Dix jours de moins autour du monde
Jusqu’aux années 2010, personne ou presque ne pensait que les foils pourraient s’imposer sur les monocoques. Et pourtant… Totalement absents de l’édition 2012/2013 du Vendée Globe, ils équipent en 2016 un quart des concurrents au départ. À commencer par les quatre premiers à l’arrivée, dont le vainqueur Armel Le Cléac’h qui en profite pour améliorer de quatre jours le record de l’épreuve. Cette révolution n’aurait jamais été possible sans les prouesses des constructeurs : grâce aux composites modernes, le poids des 60 pieds IMOCA peut descendre en dessous de huit tonnes, ce qui représente cinq tonnes de moins que leurs aînés ! Dotés d’un rapport voilure/poids de plus en plus impressionnant (47 m2 par tonne au près pour Banque Populaire VIII, le bateau d’Armel Le Cléac’h, cosigné par VPLP et Guillaume Verdier) ils ont un potentiel de vitesse comparable à celui des grands multicoques des générations précédentes et sont donc tout aussi légitimes à utiliser de tels appendices. Cette donnée est essentielle car le foil a besoin d’une grande vitesse initiale pour produire de la portance. Il peut rendre encore plus rapide une machine déjà très performante… mais ne présente guère d’intérêt pour un modèle plus lent, a fortiori pour un voilier de croisière qui, compte tenu de ses contraintes de confort et de facilité d’usage, aura toujours un rapport voilure/poids insuffisant (le plus souvent en dessous de 10 m2/tonne) et des volumes plus généreux, moins favorables à la vitesse.
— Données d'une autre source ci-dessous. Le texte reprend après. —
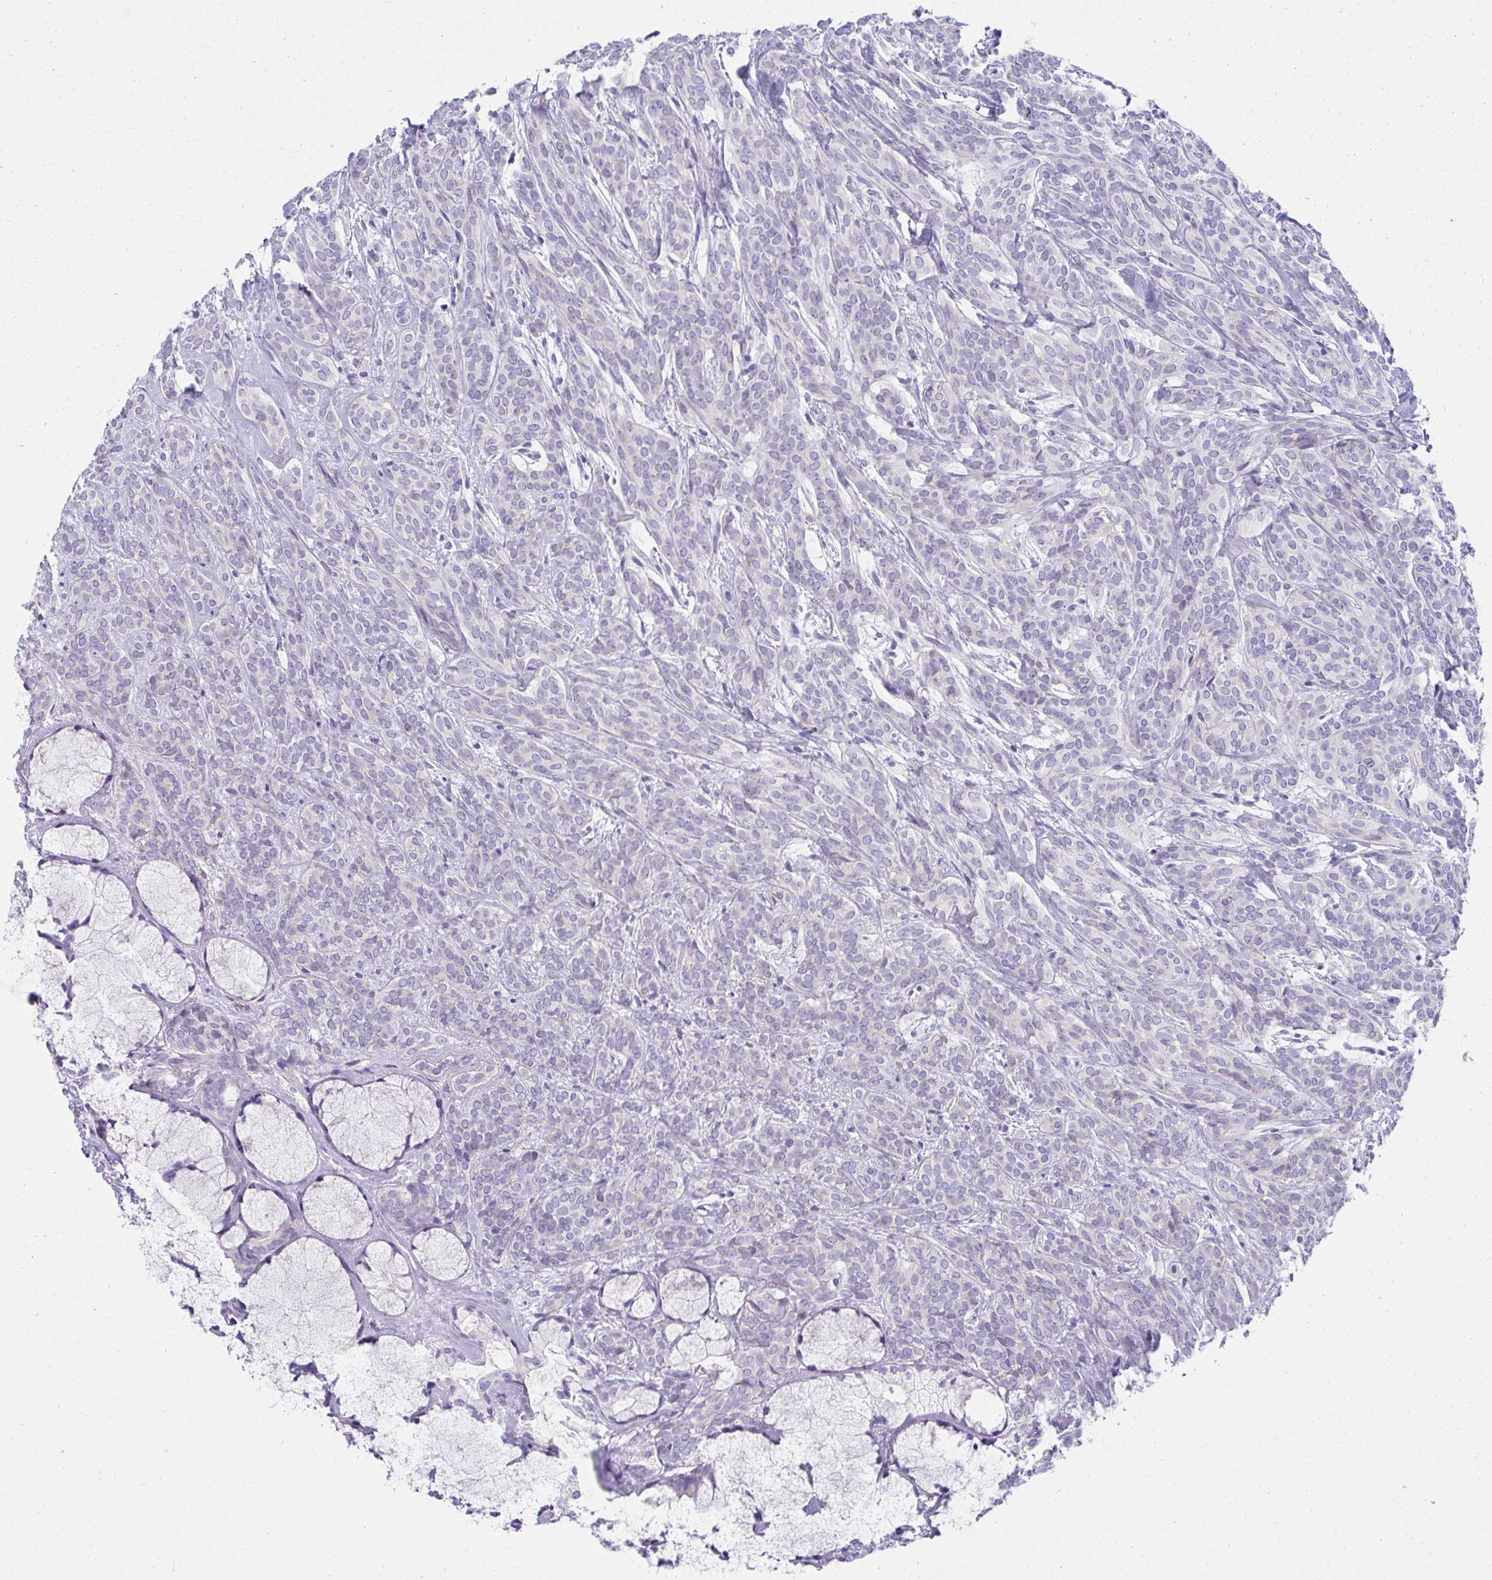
{"staining": {"intensity": "negative", "quantity": "none", "location": "none"}, "tissue": "head and neck cancer", "cell_type": "Tumor cells", "image_type": "cancer", "snomed": [{"axis": "morphology", "description": "Adenocarcinoma, NOS"}, {"axis": "topography", "description": "Head-Neck"}], "caption": "High power microscopy photomicrograph of an immunohistochemistry histopathology image of adenocarcinoma (head and neck), revealing no significant expression in tumor cells.", "gene": "FASLG", "patient": {"sex": "female", "age": 57}}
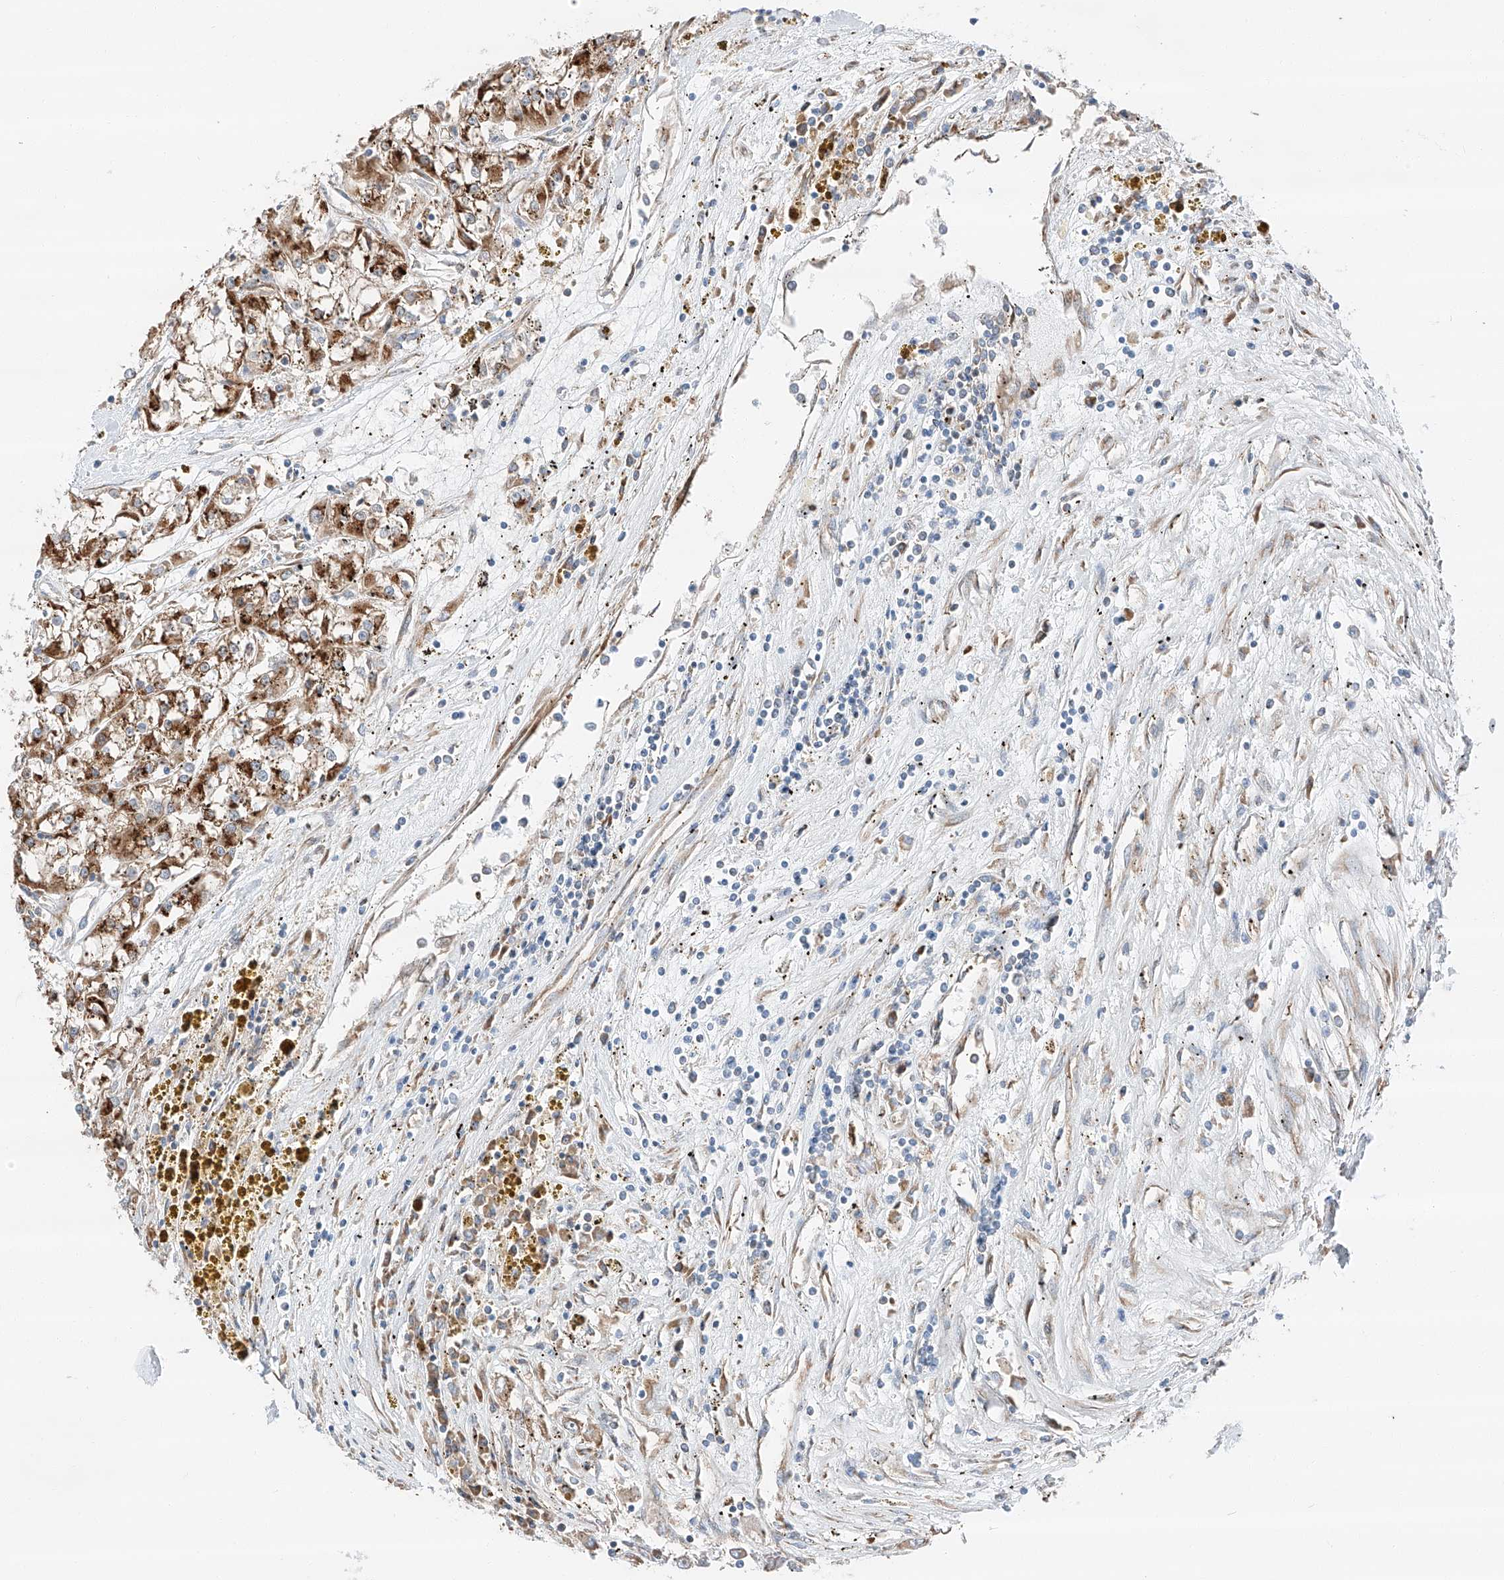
{"staining": {"intensity": "moderate", "quantity": "25%-75%", "location": "cytoplasmic/membranous"}, "tissue": "renal cancer", "cell_type": "Tumor cells", "image_type": "cancer", "snomed": [{"axis": "morphology", "description": "Adenocarcinoma, NOS"}, {"axis": "topography", "description": "Kidney"}], "caption": "Approximately 25%-75% of tumor cells in human renal cancer (adenocarcinoma) reveal moderate cytoplasmic/membranous protein positivity as visualized by brown immunohistochemical staining.", "gene": "ZC3H15", "patient": {"sex": "female", "age": 52}}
Il faut aussi préciser que l’arrivée des foils dans la flotte IMOCA ne visait pas dans un premier temps à faire déjauger les bateaux mais d’abord à leur procurer un surcroît de stabilité : l’appui sur le foil sous le vent permet de diminuer la gîte – un peu à la façon du flotteur d’un trimaran – sans avoir besoin d’augmenter le lest ou les ballasts. Et bien sûr, en soulageant la coque cet appui permet de réduire la surface mouillée de la coque et donc d’améliorer encore la vitesse…


Des foils en série
Au fil des années suivantes, architectes et coureurs apprendront à maîtriser de mieux en mieux les foils au point de rendre la navigation en IMOCA de plus en plus “aérienne”, ce qui permettra au vainqueur du Vendée Globe 2025 – Charlie Dalin – de boucler son tour du monde en 64 jours, soit dix de moins que le record précédent ! Entretemps les foils ont conquis un autre terrain : celui du monocoque de série avec le lancement en 2017 du Figaro Bénéteau 3. À partir de 2019, ce bateau dessiné par le cabinet VPLP, devient le support de l’incontournable Solitaire du Figaro, rendez-vous annuel des champions comme des espoirs de la course au large. Il sera également adopté – à partir de 2021 – comme support de la Transat Paprec. Les résultats de cette dernière permettent de mesurer le chemin parcouru : avec ses deux foils, ce monocoque de 9,75 m traverse plus vite l’Atlantique que ne le faisaient les grands multicoques des premières Route du Rhum…
Le mouvement a également gagné les 6,50 m de la Mini Transat avec de plus en plus de prototypes équipés de foils depuis le milieu des années 2010. Et à la clé des pointes de vitesse voisines de 30 noeuds, inimaginables pour des 6,50 m conventionnels.